The OSGi remote services spec defines a thing called a 'config
type'...which is just a String that uniquely identifies a type of remote
service provider. ECF maps this 'config type' to identify an ECF
IContainer type/factory...and this string identified the provider used
underneath (e.g. ecf.r-osgi.peer, ecf.generic.client, ecf.xmpp.client,
etc)...so to use a particular provider/protocol to register/publish a
remote service all one has to do is create a provider with new name,
specify it as the config type to use when registering a remote service,
and that provider will be used. Some providers would use Jackson, or
json.org json parsing (which we already have as a bundle in ECF SDK),
and use the Jetty http service.
Does this answer your question?
Next ...
The routing-level plumbing of Restlet 2.x involves concrete classes
which are wired together in a fairly static way. (I am thinking here
of Restlet and its subclasses: especially, VirtualHost, Component,
Filter, Guard, Router, Route). There is an inchoate desire to make
this more dynamic and to leverage interfaces in a future Restlet
release; interfaces here make me think naturally of OSGi services.

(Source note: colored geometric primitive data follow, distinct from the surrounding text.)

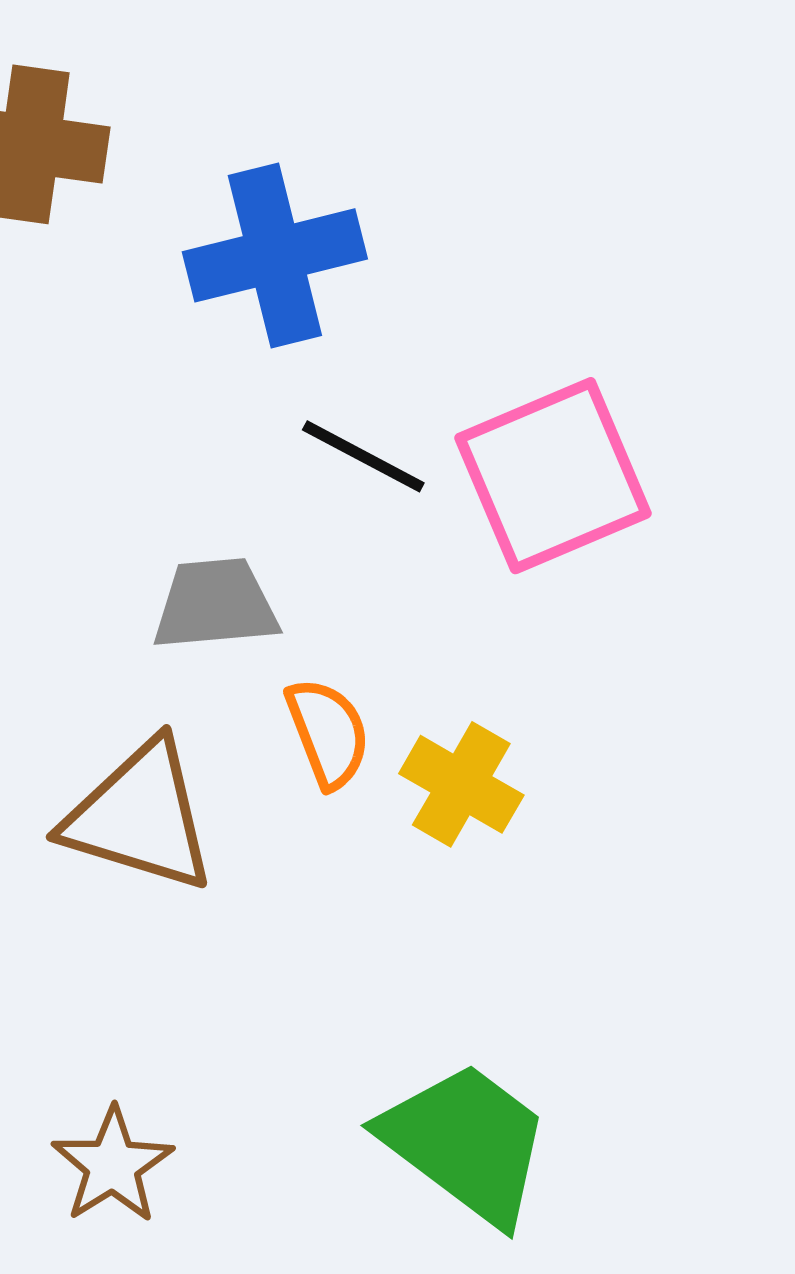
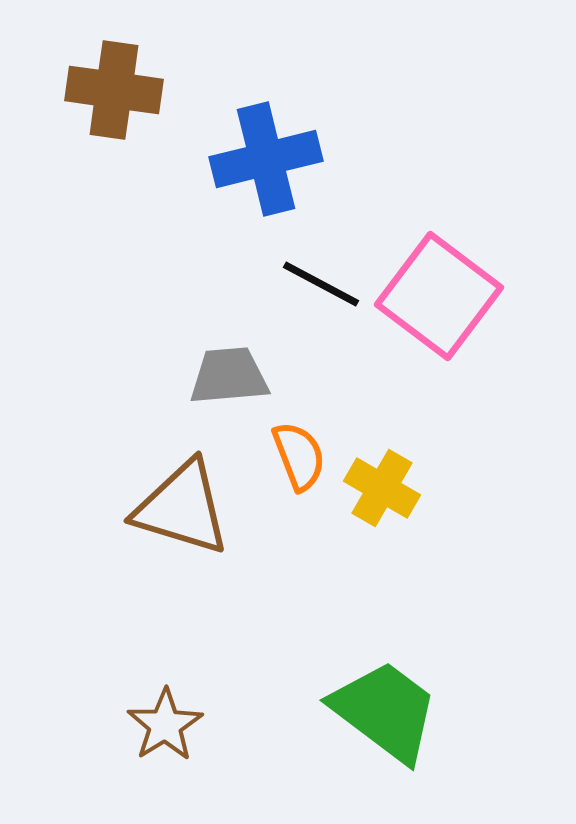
pink square: (553, 476) -> (439, 296), turned -30

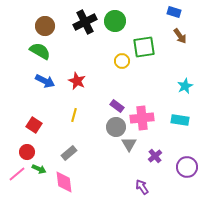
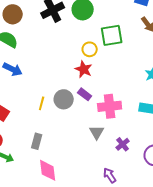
red star: (77, 81) -> (84, 69), moved
gray circle: (116, 127) -> (64, 99), moved
gray rectangle: (69, 153) -> (37, 141), turned -35
pink diamond: (64, 182) -> (48, 170), moved

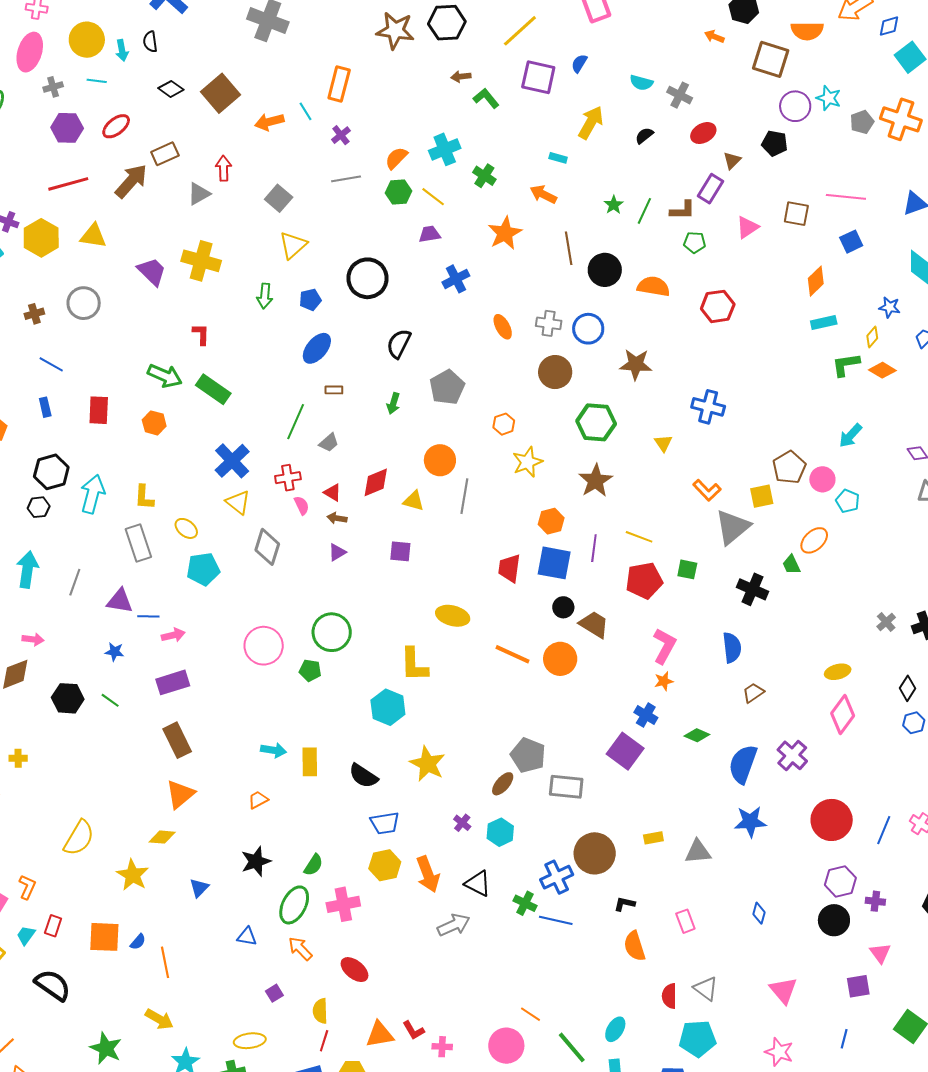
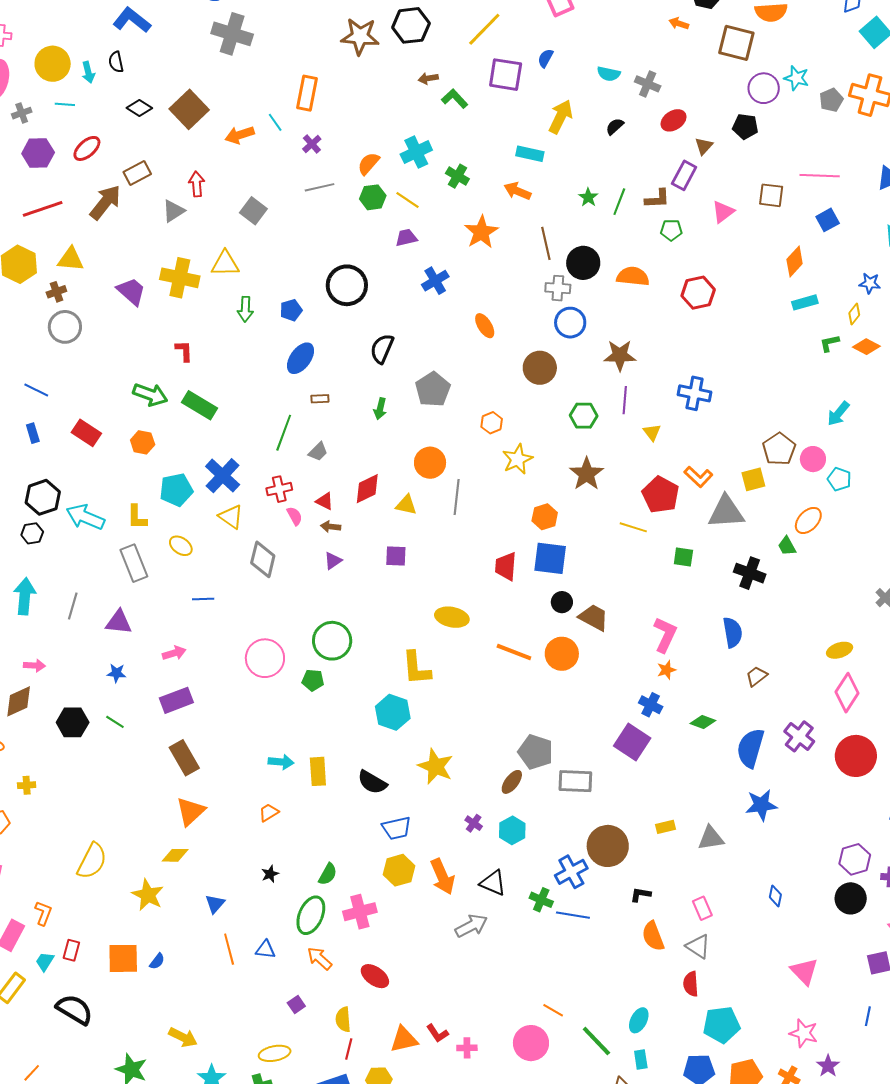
cyan rectangle: (558, 158) -> (530, 154), size x1.5
yellow triangle: (293, 245) -> (225, 264), moved, turned 44
brown cross: (34, 314) -> (56, 292), moved
gray cross: (549, 323) -> (558, 288), moved
green L-shape: (846, 365) -> (829, 343), size x0.7
red rectangle: (99, 410) -> (86, 433), turned -56
green hexagon: (596, 422) -> (584, 416), size x0.7
cyan arrow: (93, 494) -> (85, 517), turned -78
gray triangle: (733, 527) -> (726, 512), turned 39
purple line: (594, 548) -> (625, 400), moved
cyan pentagon: (203, 569) -> (176, 490), moved
red pentagon: (644, 581) -> (661, 495), moved, turned -30
blue line: (148, 616) -> (203, 599), moved
red circle: (832, 820) -> (856, 756), moved
black star: (256, 861) -> (270, 874), size x0.6
orange line: (165, 962) -> (229, 949), moved
gray triangle: (706, 989) -> (698, 946), moved

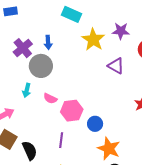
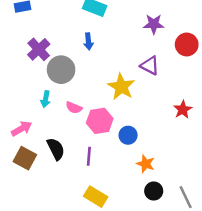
yellow star: (93, 40) -> (121, 87), moved
blue arrow: (48, 42) -> (88, 41), moved
orange star: (109, 149) -> (146, 164), size x0.7
black semicircle: (30, 151) -> (56, 149), moved

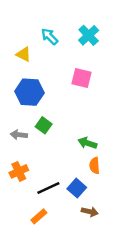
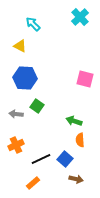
cyan cross: (89, 35) -> (80, 17), moved
cyan arrow: (50, 37) -> (33, 24), moved
pink square: (81, 78) -> (85, 79), moved

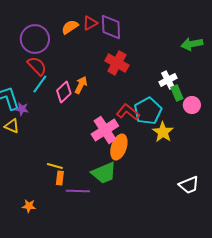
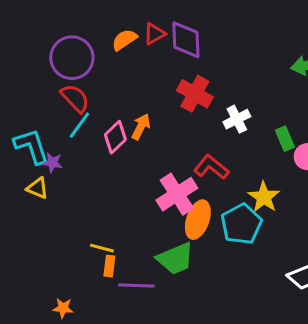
white cross: (168, 80) -> (237, 119), moved
cyan pentagon: (148, 111) -> (241, 224), moved

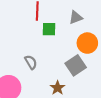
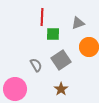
gray square: (76, 65) -> (61, 60), moved

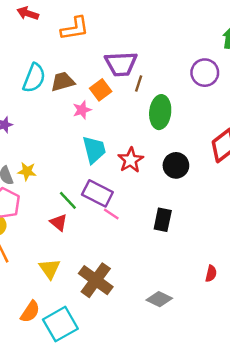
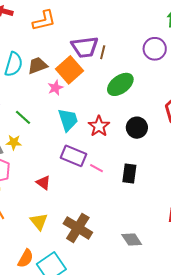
brown line: (139, 84) -> (103, 52), moved
orange square: (101, 90) -> (69, 70), size x1.5
green ellipse: (160, 112) -> (120, 84), turned 52
green line: (68, 200) -> (23, 117), moved
pink line: (111, 214) -> (96, 168), moved
gray diamond: (159, 299) -> (132, 240), turned 35

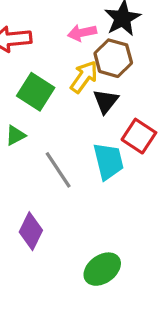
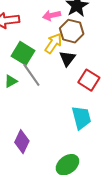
cyan trapezoid: (108, 161) -> (81, 118), moved
gray line: (58, 170) -> (31, 75), moved

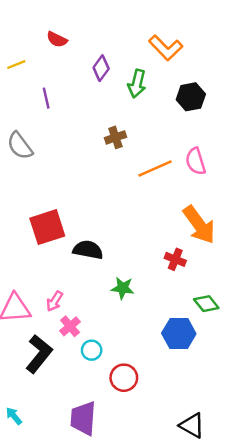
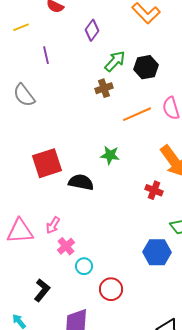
green arrow: (137, 84) -> (115, 61), moved, turned -150
black hexagon: (191, 97) -> (146, 67), moved
green star: (123, 288) -> (110, 155), moved
black L-shape: (39, 354) -> (42, 290), moved, size x0.7

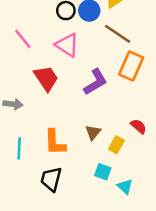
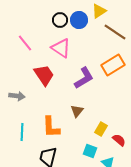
brown line: (118, 34) -> (115, 32), moved
orange rectangle: (131, 66) -> (113, 65), turned 35
red semicircle: (138, 126) -> (119, 140), moved
brown triangle: (93, 132) -> (77, 111), moved

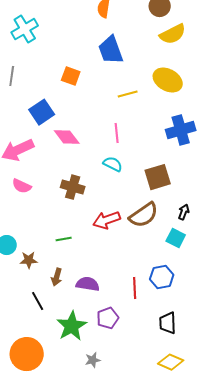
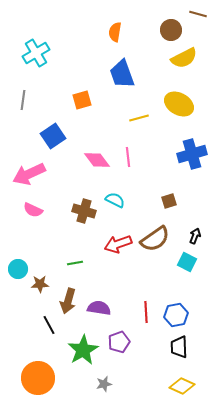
orange square: (71, 76) -> (82, 100), turned -36
pink diamond: (67, 137) -> (97, 160), moved
cyan semicircle: (113, 164) -> (115, 200), moved
brown square: (158, 177) -> (169, 201), size x0.6
brown arrow: (57, 277) -> (68, 301), size x1.4
blue hexagon: (162, 277) -> (176, 315), moved

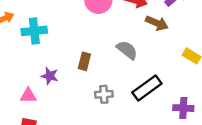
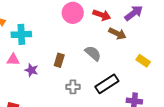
pink triangle: (28, 96) -> (13, 60), moved

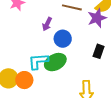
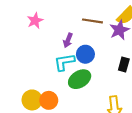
cyan L-shape: (38, 61) -> (64, 62), moved

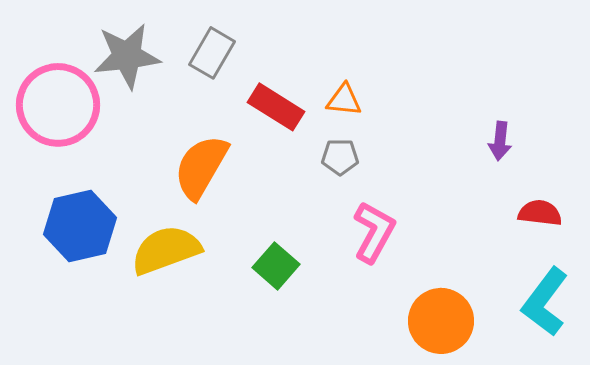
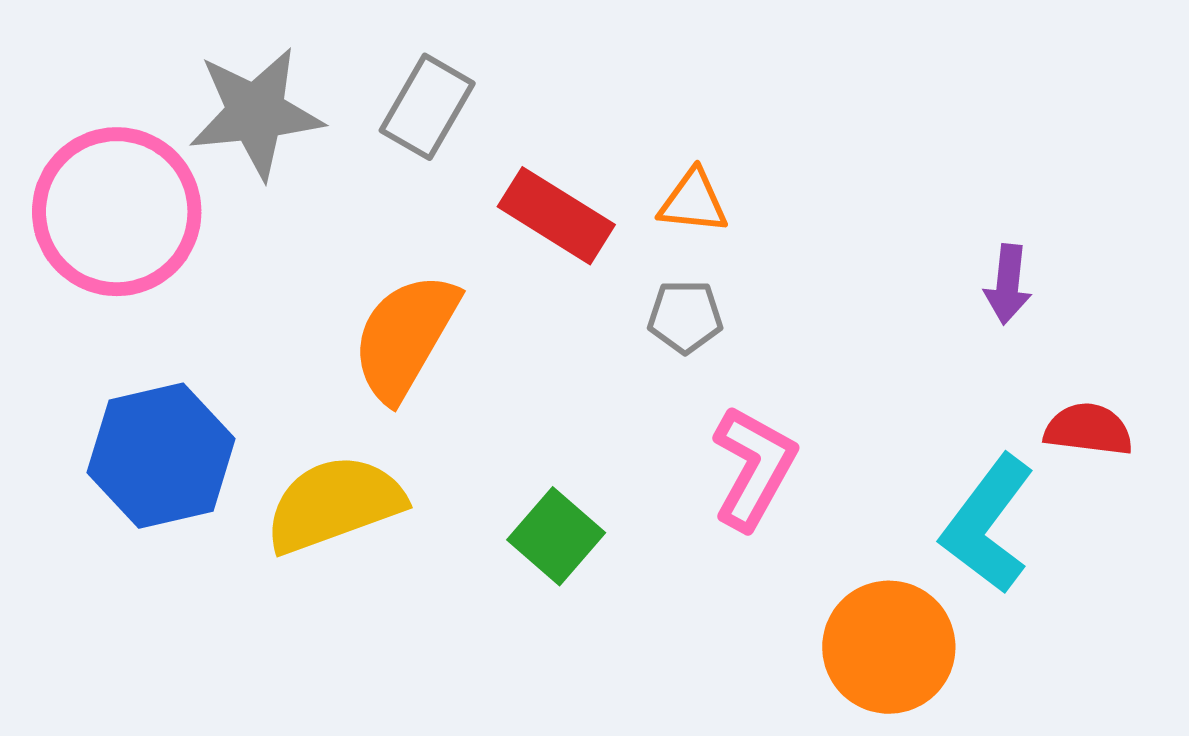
cyan L-shape: (545, 302) -> (988, 524), moved

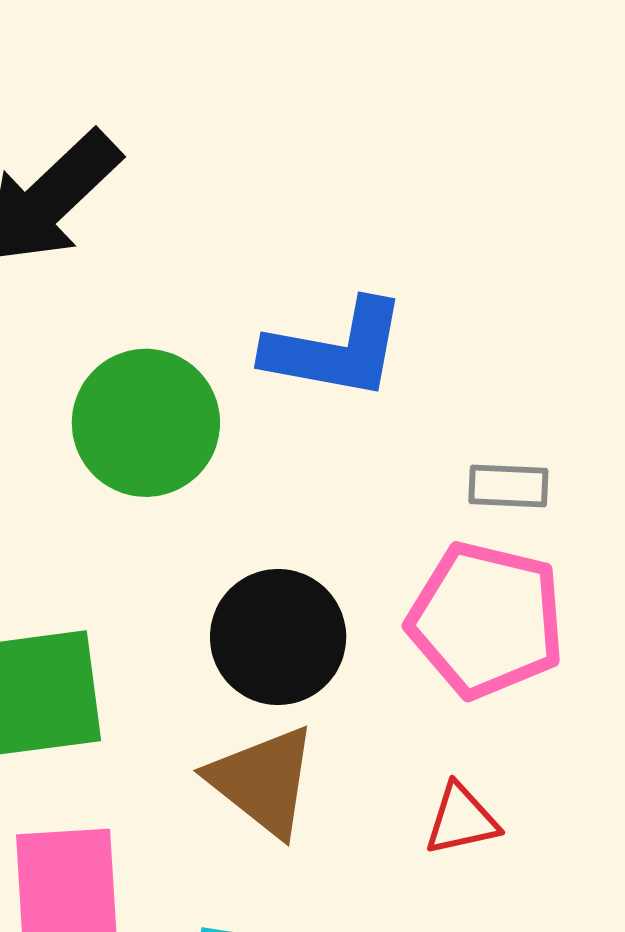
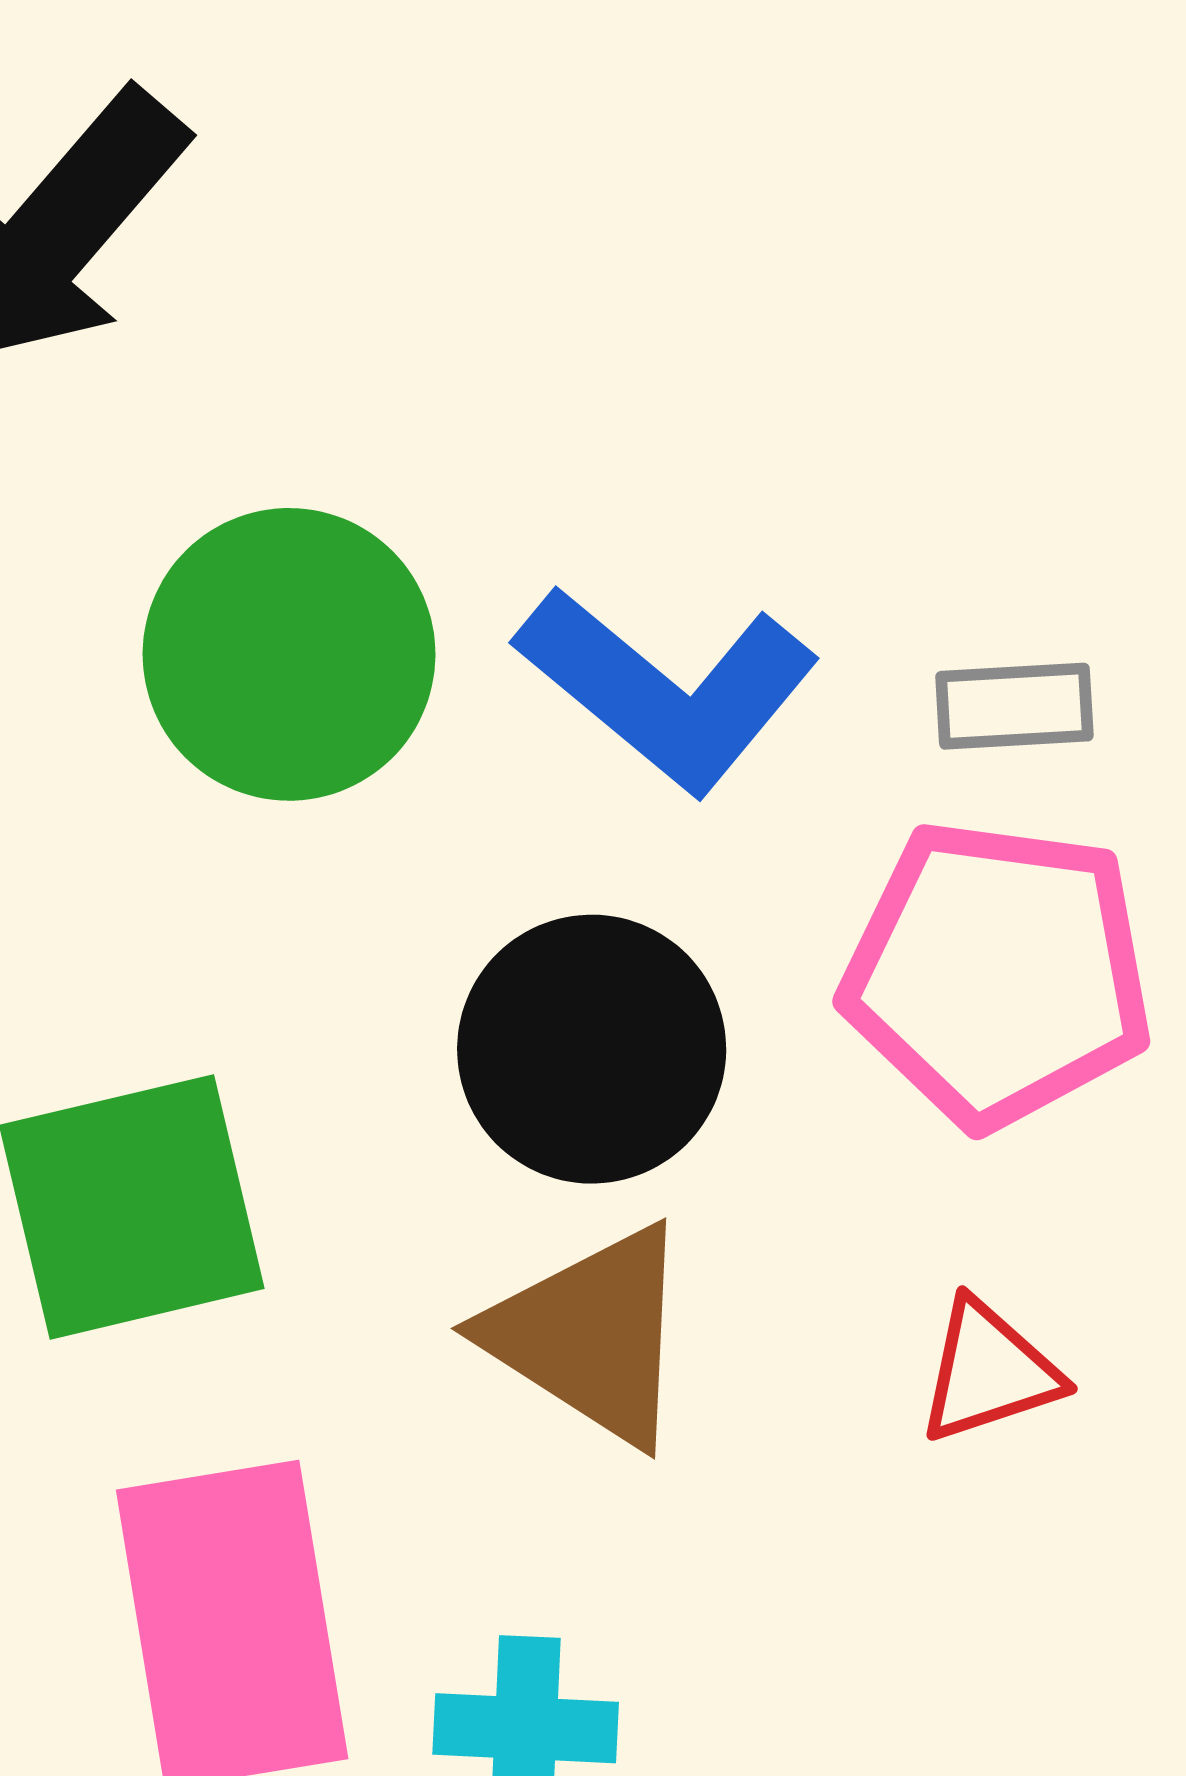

For example, we have a number of different Guards which do
authentication against different types of authorities. At present,
these have to concretely extend the Guard class and I must define my
own interfaces around them, then extra code to discover them and plug
them into the application at the appropriate place. It would be nice
if all this was more OSGi-native. Again -- nothing here is really at
the fully formed specification level, just a hint at an area where
valuable work could be done.
I see. I agree that the use of OSGi services for dynamicity is a very
useful thing...and another thing that would make sense to do within
Restlet...assuming OSGi runtime environment.